SIN MEDIAS TINTAS
Albores de ETA
“A veces es bueno recordar cómo empieza una tragedia. En qué momento nos equivocamos o enloquecimos...”. Así comienza La línea invisible, la serie dirigida por Mariano Barroso que cuenta los inicios sangrientos de ETA en 1968. La potencia de la serie, basada en la idea de Abel García Roure, pivota sobre el enfoque íntimo del primer líder de la banda armada, Txabi Etxebarrieta, y del comisario Melitón Manzanas, legendario torturador franquista y primera víctima premeditada de la organización.
A Barroso no le tiembla el pulso. Acierta completamente al atrapar el clima emocional de un tránsito diabólico y místico: ese momento titilante en el que un universitario brillante y sensible –azuzado por la poesía y las anfetaminas– materializa la fantasía nacionalista y aprieta el gatillo. Ese calambrazo sentimental arrastró a miles de personas hacia la ruina moral durante 50 años. Como ha sucedido con otros movimientos políticos, la pureza fue su trampa y su disección quizá sea la única esperanza para que la tragedia no se vuelva a repetir. Decía Jorge Semprún que la Historia siempre se entiende mejor a través de la ficción.
Aquí va un gran ejemplo sobre el peligro de las ideologías puras, movimientos que aprovechan el desconcierto reinante y se suben a lomos de un líder carismático: “Hay quienes dicen que Euskadi es una entelequia.
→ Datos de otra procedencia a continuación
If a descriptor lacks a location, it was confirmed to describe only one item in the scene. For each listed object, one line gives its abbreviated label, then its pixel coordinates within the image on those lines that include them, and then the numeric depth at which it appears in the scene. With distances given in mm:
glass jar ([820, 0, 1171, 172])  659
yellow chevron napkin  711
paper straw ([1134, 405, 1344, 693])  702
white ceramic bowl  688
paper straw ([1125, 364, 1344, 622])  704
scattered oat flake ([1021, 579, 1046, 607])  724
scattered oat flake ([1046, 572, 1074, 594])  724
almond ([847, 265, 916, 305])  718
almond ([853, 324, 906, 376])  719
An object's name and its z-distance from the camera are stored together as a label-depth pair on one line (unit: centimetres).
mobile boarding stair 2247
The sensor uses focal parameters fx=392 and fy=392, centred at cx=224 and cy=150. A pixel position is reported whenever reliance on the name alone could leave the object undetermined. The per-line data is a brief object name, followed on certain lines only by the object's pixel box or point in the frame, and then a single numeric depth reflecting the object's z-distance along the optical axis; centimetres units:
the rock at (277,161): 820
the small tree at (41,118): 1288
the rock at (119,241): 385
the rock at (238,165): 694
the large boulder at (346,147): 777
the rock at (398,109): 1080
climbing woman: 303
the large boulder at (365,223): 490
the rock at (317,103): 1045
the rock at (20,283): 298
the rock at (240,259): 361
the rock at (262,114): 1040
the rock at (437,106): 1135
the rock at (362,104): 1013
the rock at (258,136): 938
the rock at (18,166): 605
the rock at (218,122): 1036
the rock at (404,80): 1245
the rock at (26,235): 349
Yo creo firmemente en la entidad de nuestro pueblo, nuestra cultura y nuestra lengua. El problema real de esta organización es decidir entre bombas o huelgas. El amor a la patria no es al amor ridículo a las hierbas que pisamos: es el odio invencible a quien la oprime. Es el rencor eterno a quien la ataca”, dijo el personaje de Etxebarrieta en la casa de los jesuitas en Getaria en 1967 durante la V Asamblea, en la que se proclamó líder de la causa armada. Al margen quedaron los miembros que concebían ETA como un instrumento de lucha obrera y antifranquista.
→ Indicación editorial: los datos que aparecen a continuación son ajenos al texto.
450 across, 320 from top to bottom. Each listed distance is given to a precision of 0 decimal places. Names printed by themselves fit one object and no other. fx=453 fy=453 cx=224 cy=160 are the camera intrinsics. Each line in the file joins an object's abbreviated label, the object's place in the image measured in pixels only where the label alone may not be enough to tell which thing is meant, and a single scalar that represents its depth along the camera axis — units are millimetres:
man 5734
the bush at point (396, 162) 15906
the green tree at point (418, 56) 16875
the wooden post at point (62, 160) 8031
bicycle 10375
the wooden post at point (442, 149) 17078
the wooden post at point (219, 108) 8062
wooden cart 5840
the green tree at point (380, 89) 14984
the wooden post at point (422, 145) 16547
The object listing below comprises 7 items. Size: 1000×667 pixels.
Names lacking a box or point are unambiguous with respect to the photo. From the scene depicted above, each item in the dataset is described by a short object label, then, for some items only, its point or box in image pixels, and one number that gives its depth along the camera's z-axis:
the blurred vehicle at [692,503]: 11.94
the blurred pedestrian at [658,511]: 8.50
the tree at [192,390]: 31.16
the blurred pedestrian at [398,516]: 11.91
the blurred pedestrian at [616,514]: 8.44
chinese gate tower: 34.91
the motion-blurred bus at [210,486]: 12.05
Lo mejor de La línea invisible es la ausencia de pretenciosidad. Contada desde una seca sobriedad y sin florituras visuales, lo emocional es la médula narrativa. Algo tan tierno e inocente como una habitación de familia de clase media bilbaína de los años 60, con dos hermanos universitarios fumando sobre las camas con colchas de tela escocesa, resultó ser el nido de la serpiente. En esas aburridas cenas de sopa de fideos y pescadilla rebozada, con una madre viuda y sensata presidiendo la mesa, nació la semilla de una fascinación colectiva que asesinó a casi 40 personas antes de la muerte de Franco y a 850 en democracia. En este punto es donde creo que la audiencia de la serie se bifurca. A los espectadores más veteranos, los que crecieron con los telediarios repletos de atentados como rutina informativa, les escucho decir que les da pereza acercarse a las pulsiones idealistas de los primeros etarras y no quieren saber más del asunto. Sin embargo, para los veinteañeros del siglo XXI, para quienes ETA es solo un epígrafe, esta serie supone una posibilidad para reflexionar sobre el pasado y poner en contexto el peligro de los extremismos de hoy.
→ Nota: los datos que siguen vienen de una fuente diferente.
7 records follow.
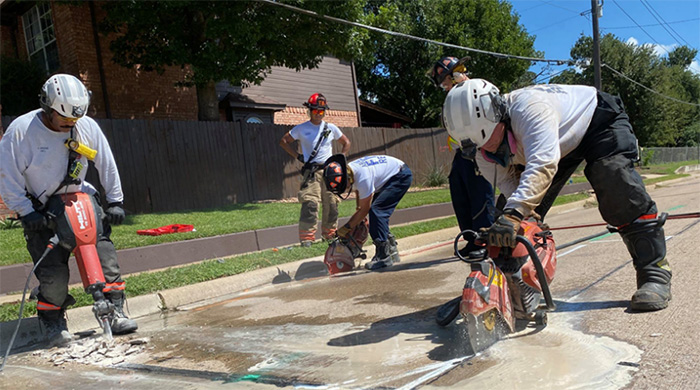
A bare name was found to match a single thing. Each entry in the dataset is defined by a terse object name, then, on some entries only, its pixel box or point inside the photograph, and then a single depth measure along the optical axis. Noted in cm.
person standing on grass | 697
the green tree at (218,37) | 1125
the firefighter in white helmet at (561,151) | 284
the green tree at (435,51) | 2767
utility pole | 1956
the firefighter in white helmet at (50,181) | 374
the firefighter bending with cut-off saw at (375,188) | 548
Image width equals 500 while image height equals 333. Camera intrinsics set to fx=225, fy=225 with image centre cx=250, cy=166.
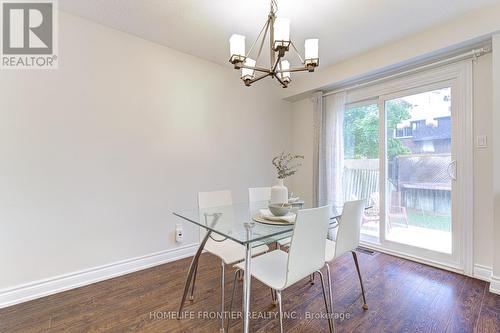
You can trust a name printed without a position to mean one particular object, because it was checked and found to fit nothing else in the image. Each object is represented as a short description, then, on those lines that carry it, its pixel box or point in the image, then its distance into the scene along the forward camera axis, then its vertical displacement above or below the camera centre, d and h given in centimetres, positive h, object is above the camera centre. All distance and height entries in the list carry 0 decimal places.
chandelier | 144 +79
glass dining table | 116 -38
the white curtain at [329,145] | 320 +29
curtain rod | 212 +107
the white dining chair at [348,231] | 152 -47
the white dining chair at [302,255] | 117 -50
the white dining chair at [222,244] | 163 -65
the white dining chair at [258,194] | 236 -31
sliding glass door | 228 +2
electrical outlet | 262 -79
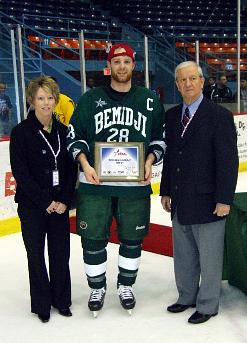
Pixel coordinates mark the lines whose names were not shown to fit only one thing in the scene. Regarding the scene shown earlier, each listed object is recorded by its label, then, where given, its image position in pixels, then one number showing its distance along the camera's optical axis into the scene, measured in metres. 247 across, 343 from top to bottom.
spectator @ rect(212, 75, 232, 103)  6.92
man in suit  2.23
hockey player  2.31
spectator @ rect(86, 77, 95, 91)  5.36
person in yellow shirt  3.73
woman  2.32
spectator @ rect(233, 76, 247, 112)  6.88
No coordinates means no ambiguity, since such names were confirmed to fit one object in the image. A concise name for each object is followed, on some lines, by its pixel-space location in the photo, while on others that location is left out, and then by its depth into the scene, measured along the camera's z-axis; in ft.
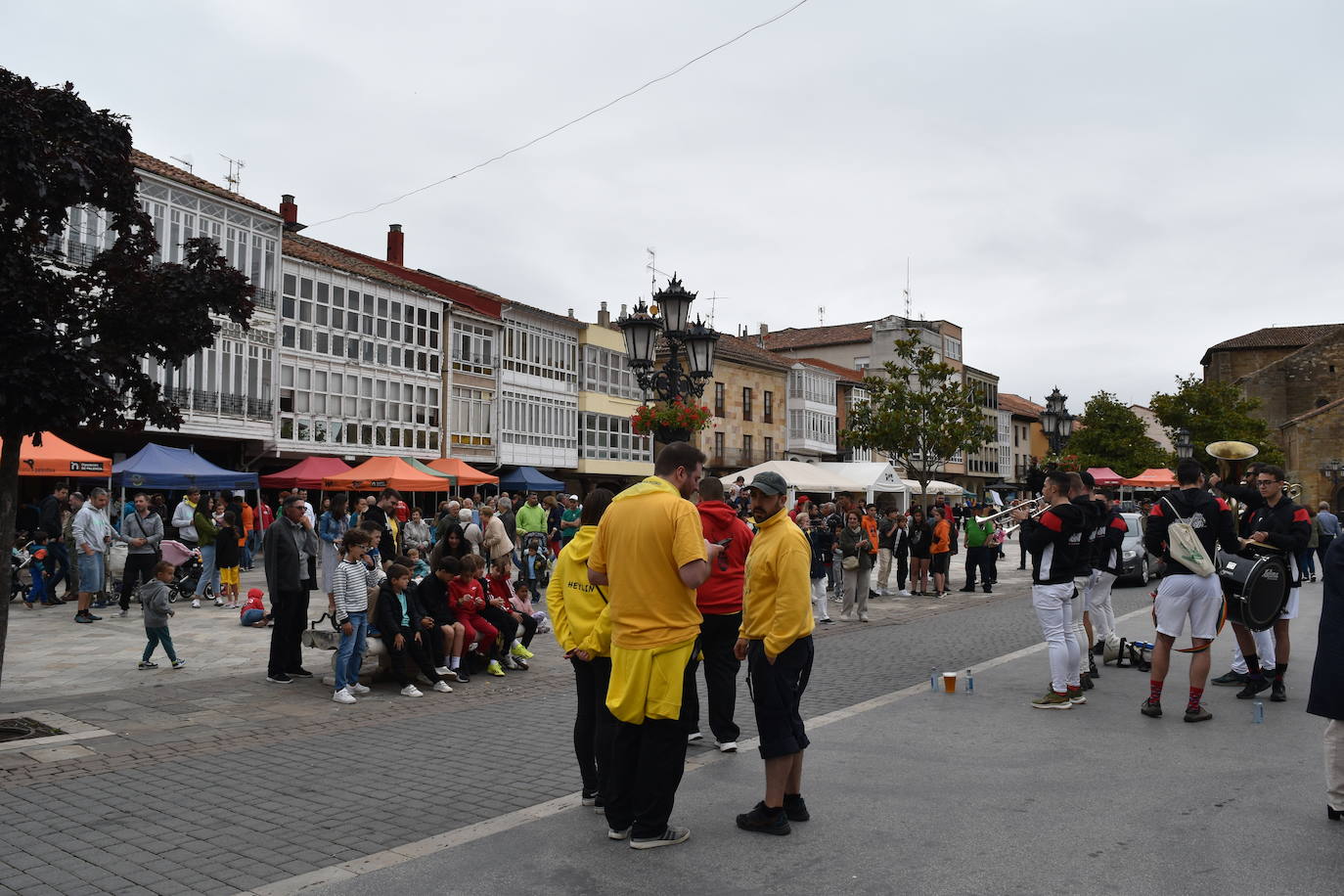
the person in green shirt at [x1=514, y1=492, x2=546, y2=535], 66.85
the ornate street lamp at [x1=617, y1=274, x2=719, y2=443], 44.78
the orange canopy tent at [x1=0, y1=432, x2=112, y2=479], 56.13
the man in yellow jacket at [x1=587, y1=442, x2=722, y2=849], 15.78
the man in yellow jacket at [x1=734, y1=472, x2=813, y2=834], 16.66
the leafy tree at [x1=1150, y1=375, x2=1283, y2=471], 183.11
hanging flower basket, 44.83
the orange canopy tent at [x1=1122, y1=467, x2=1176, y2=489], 123.85
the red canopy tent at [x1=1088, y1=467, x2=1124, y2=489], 119.19
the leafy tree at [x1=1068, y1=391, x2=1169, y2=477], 186.60
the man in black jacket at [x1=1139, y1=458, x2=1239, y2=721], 24.93
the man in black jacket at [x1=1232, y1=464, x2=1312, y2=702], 27.96
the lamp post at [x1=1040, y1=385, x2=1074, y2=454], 85.56
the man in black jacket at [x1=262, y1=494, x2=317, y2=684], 32.42
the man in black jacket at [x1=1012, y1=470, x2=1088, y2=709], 26.48
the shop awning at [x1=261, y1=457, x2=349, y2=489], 91.97
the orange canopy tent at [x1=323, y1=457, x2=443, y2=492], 81.71
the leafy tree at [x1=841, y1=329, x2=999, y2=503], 98.27
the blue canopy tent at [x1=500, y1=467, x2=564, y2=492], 126.21
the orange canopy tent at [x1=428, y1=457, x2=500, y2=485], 96.58
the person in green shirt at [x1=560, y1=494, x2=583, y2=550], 67.05
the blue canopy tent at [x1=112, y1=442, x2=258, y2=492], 67.15
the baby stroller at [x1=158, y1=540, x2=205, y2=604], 55.31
Recrear historias reales siempre genera suspicacias. Muchos dirán que es equidistante. No lo es, pero su foco tampoco está en ese debate. Lo que sí equipara de verdad La línea invisible es la humanidad de los antagonistas. Barroso no se ha dejado amedrentar con la literalidad y ha apostado por la ficción con todas sus consecuencias: empezando por los actores, no necesariamente vascos, pero excelentes en sus interpretaciones. Àlex Monner y Enric Auquer construyen un milagro de complicidad en la recreación de los hermanos Etxebarrieta: despliegan todos los matices de la ternura, la culpabilidad, la ira antifranquista y la ensoñación nacionalista de Euskadi, a pesar de que ninguno de los dos hablaba euskera.
También Antonio de la Torre saca toda su artillería interpretativa para hacer aflorar la humanidad de Melitón Manzanas: un torturador implacable al servicio del franquismo y anteriormente cómplice de la Gestapo en Francia. Pero también fue un padre tierno, amante rijoso, vasco de txapela y devoto de los pelotaris. Una dualidad que no enaltece ni justifica sus crímenes. Los seres humanos, victimas y verdugos, quedan equiparados en su capacidad de amar a los que aman. La línea invisible rezuma fragilidad, dolor y contradicciones. Ese es su triunfo.